Plusieurs facteurs expliquent cette évolution. L’INS relève notamment le renchérissement du transport maritime, qui a réduit l’attractivité économique de certaines importations. La disponibilité accrue du maïs sur le marché camerounais aurait également été favorisée par le ralentissement des exportations informelles vers le Nigeria.
Cette forte contraction des importations n’est toutefois pas sans risque. L’Institut estime qu’elle pourrait réduire les marges de sécurité du marché et, en cas d’insuffisance de l’offre locale, provoquer des tensions sur les disponibilités ou les prix.
Le riz sous l’effet des droits de douane
Le recul des importations de riz obéit à une combinaison de facteurs. L’INS l’attribue notamment à l’augmentation des superficies cultivées au Cameroun depuis 2024 et au relèvement des droits de douane.
Les prélèvements douaniers ont ainsi été relevés de 5 % pour le riz ordinaire et de 20 % pour les catégories présentées comme riz de luxe. Cette évolution renchérit mécaniquement le coût d’entrée des produits importés et renforce, en théorie, la compétitivité relative de la production locale.

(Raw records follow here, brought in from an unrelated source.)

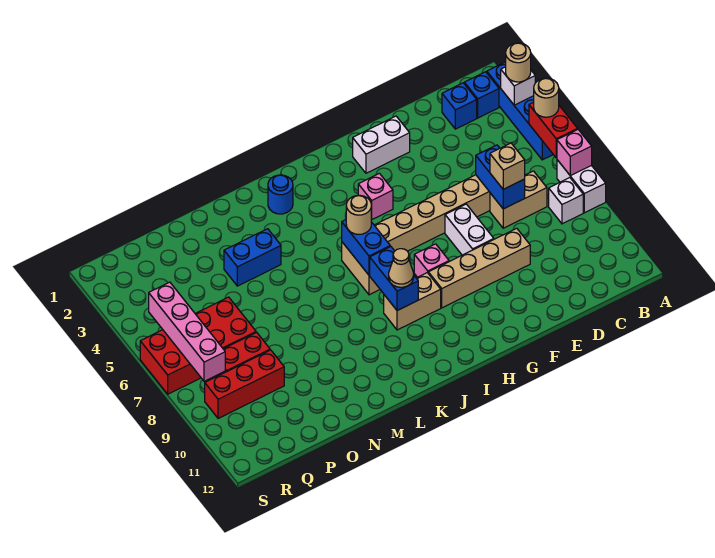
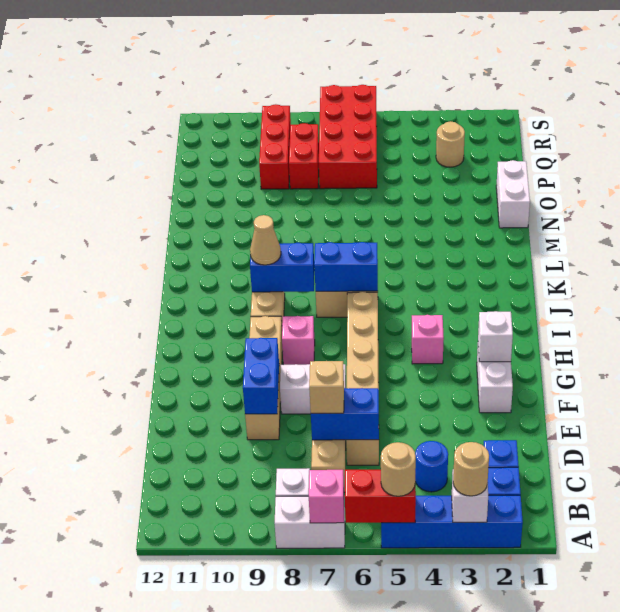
none -> white 1x1 brick [478,311,513,362]
tan 1x1 round brick [346,195,372,234] -> tan 1x1 round brick moved to [436,121,465,167]
blue 1x1 round brick [268,175,293,214] -> blue 1x1 round brick moved to [415,441,448,492]
blue 1x2 brick [224,229,281,286] -> blue 1x2 brick moved to [243,338,279,414]
none -> white 1x2 brick [496,160,530,228]
pink 1x4 brick [149,282,225,381] -> none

Le marché du riz est également influencé par des facteurs extérieurs au Cameroun. L’INS cite les restrictions appliquées à certaines importations en provenance de pays situés hors de la Communauté économique des États de l’Afrique de l’Ouest, la dépréciation du naira ainsi que les mesures de soutien mises en œuvre en faveur de la production agricole au Nigeria.

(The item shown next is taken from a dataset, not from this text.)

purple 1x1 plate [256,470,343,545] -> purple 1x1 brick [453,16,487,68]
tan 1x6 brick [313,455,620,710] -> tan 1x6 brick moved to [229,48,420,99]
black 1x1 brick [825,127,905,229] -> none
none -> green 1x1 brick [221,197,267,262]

Une baisse des importations à confirmer
La contraction observée au premier trimestre 2026 constitue un signal favorable pour la stratégie de réduction de la dépendance alimentaire portée par la SND30. Mais sa portée devra être appréciée dans la durée.
La question centrale sera désormais de savoir si le recul des importations traduit une substitution durable par la production camerounaise ou s’il résulte principalement d’un ensemble de facteurs conjoncturels, commerciaux et logistiques.
Pour les pouvoirs publics, l’enjeu est donc double. Réduire les sorties de devises liées aux importations alimentaires tout en garantissant un niveau d’approvisionnement suffisant pour éviter que la baisse des achats extérieurs ne se traduise, à terme, par une tension sur les prix.